The current federal financial aid is divided into two categories: loans and grants, junior and Financial Aid Office student worker Dylen Propes said.
“[One of the forms of aid] would be loans, which are the Stafford subsidized and unsubsidized loans,” Propes said. “Basically the difference between the two [is] that subsidized Stafford loans do not accrue interest while you’re in school…unsubsidized do accrue interest at a rate of 4.45 percent.”
Propes said the unsubsidized Stafford Loan interest rate is lower than those of private lenders, which works better for students.
Senior and Financial Aid Office intern Megan Chou added that another type of federal loan is the Parent Plus Loan, which is signed under a parent’s name.
“The Parent [Plus Loan] has a slightly higher interest rate and it’s under the parent’s name,” Chou said. “They start repayment right away. The student Stafford Loans don’t start repayment until six months after you’re no longer full-time.”
Propes said that as of this year, other student loan programs like the Perkins Loan have already been cut.
“This is the last year kids will receive Perkins Loans,” Propes said. “The government actually ended that program.”
As for grants, Propes said current grants include the Pell Grant, the Federal Supplemental Educational Opportunity Grant (FSEOG) grant and for California residents, the Cal Grant. Chou added that another form of federal aid is work study.

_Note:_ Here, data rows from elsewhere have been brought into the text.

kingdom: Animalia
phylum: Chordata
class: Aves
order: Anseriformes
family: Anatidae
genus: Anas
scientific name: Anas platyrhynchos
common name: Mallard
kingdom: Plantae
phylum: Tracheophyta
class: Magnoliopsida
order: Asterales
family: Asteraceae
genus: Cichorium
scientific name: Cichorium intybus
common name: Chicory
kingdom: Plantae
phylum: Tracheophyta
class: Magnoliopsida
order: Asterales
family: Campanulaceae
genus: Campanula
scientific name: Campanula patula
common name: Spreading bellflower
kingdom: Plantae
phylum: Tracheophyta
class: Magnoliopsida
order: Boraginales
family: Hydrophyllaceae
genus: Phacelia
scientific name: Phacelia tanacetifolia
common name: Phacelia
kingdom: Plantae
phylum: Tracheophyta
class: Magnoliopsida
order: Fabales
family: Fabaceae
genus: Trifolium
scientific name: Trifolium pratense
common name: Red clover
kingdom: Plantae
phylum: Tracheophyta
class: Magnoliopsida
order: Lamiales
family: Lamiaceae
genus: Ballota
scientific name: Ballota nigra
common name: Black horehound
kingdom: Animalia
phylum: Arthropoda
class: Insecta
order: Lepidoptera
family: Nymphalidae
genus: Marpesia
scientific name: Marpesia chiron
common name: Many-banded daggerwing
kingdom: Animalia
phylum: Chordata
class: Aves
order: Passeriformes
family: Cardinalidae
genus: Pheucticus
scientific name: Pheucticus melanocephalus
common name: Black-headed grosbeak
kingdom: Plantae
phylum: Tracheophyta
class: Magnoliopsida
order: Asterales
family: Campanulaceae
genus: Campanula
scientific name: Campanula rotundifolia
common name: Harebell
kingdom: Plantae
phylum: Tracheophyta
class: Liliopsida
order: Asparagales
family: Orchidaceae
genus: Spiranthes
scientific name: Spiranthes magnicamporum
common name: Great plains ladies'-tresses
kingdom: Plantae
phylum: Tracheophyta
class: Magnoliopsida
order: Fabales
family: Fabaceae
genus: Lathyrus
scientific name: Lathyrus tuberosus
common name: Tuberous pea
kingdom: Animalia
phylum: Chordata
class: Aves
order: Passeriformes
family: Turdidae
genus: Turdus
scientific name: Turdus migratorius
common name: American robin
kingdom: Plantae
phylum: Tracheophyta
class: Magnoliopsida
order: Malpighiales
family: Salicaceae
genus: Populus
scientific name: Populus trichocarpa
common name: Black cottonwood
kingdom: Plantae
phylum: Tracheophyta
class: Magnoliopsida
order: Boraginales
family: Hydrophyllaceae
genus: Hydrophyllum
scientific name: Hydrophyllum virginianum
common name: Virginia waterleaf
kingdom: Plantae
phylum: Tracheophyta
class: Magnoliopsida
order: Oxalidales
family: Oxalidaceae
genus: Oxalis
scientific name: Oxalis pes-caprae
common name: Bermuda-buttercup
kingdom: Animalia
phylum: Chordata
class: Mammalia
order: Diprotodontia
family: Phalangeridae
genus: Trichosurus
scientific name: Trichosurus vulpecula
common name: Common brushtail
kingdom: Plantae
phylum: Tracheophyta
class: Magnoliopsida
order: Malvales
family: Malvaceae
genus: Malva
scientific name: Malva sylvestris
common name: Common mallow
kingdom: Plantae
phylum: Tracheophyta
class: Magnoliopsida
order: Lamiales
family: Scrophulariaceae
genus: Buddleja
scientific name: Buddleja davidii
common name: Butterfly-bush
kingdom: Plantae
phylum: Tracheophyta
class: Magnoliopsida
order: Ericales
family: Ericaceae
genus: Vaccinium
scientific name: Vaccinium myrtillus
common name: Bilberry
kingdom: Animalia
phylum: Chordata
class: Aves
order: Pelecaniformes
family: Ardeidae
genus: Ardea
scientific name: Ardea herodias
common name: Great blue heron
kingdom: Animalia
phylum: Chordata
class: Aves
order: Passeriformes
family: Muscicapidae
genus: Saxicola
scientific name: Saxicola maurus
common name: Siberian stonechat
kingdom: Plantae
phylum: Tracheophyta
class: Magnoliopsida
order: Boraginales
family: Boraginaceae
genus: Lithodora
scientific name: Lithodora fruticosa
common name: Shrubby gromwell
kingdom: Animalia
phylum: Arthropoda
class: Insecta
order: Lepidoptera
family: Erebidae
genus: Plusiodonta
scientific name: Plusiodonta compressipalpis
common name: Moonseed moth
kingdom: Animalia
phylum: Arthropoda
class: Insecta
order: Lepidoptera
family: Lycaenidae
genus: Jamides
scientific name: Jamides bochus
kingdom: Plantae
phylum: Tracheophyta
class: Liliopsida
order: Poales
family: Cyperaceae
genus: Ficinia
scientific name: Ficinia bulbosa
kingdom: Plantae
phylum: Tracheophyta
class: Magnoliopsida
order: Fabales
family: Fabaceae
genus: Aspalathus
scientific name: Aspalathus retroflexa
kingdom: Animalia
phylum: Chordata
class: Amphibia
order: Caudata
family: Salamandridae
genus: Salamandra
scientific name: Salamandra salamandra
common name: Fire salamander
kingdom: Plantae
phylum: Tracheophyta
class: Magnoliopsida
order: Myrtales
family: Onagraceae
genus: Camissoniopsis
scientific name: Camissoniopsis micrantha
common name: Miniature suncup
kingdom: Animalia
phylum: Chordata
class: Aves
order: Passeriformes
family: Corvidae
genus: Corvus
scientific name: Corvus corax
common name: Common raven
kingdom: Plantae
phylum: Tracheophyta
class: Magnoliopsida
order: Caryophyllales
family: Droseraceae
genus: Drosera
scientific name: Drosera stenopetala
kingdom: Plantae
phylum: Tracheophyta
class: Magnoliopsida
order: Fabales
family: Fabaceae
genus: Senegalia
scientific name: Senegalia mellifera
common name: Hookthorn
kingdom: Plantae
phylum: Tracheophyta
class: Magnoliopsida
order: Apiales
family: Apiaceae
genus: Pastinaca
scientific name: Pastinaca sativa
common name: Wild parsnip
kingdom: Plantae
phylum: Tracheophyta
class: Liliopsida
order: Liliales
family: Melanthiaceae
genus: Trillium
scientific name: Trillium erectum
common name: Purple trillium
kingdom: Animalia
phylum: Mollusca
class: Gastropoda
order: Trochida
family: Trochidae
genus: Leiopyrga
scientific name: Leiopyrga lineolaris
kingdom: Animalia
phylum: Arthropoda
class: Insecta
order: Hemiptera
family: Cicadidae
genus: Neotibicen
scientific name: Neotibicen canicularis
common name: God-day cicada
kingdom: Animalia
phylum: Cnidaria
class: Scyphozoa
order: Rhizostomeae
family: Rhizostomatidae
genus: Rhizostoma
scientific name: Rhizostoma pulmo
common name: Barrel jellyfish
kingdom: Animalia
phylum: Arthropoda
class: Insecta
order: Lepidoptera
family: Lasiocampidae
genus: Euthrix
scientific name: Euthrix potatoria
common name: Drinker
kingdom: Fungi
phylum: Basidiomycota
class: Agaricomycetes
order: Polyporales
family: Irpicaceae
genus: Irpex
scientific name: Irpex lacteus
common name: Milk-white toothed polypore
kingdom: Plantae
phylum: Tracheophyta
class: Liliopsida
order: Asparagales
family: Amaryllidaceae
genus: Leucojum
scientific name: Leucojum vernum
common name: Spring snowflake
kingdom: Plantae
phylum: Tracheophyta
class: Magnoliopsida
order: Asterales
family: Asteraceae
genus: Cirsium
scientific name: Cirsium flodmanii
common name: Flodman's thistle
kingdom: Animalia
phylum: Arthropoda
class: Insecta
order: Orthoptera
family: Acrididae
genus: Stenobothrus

Source: Pepperdine Financial Aid Website
The financial aid process under the PROSPER Act would consolidate each of the types of federal aid into one grant program, one loan program and one work-study program.
The Federal Student Aid Office from the Department of Education has a helpful video that explains the different types of aid and their processes in-depth.
Propes and Chou agreed that if any changes were to be made to the way federal aid is given to students, the university would have to be “completely compliant.”
“If it’s a federal program, we would have to do whatever they tell us,” Propes said. “We can’t break federal law.”
Hartle said the consolidation of the various programs would hurt current and future students.
“It significantly increases the cost of student loans, reduces the amount of grant aid that’s available, reduces student loan repayment options like Public Service Loan Forgiveness and it’s particularly harsh on graduate students,” Hartle said.
As a result, Hartle described how it would affect all players in the higher education world.
“The re-authorization bill is remarkably bad for students,” Hartle said. “It’s pretty good for for-profit schools, very good for lenders and so-so for colleges and universities.”
However, Hartle said it needs a bipartisan agreement in the Senate to get it through.
The bill has been sent to the Senate, and they may or may not take action, Hartle said.
“That’s something we’re gonna be watching,” Hartle said, referring to his efforts with the American Council on Education. He continued, “Without a bipartisan agreement you have trouble getting legislation taken up on the floor of the Senate, and legislation can be talked to death if [it doesn’t] have bipartisan agreement.”
Hartle said it was up to Republican Sen. Lamar Alexander of Tennessee and Democrat Sen. Patty Murray of Washington to find enough common ground for a bipartisan agreement.
“Nobody knows how that’s going to play out,” Hartle said. “We’re in an election year so it’s going to be politically very contentious. The longer it goes, the harder it will be to get major legislation enacted.”
Senior Halee Dobbins attended the town hall Thursday and had not known of the Higher Education Act before going to the town hall.
“It isn’t something I had heard of in the news but [it’s] definitely [relevant] to college students,” Dobbins wrote in a Facebook message.
Dobbins wrote that she is not planning on going to graduate school after graduation, but the rewrite could affect a decision to go later.
“If I decided to go on and get my master’s, it would be something that I would need to look more into for sure,” Dobbins wrote.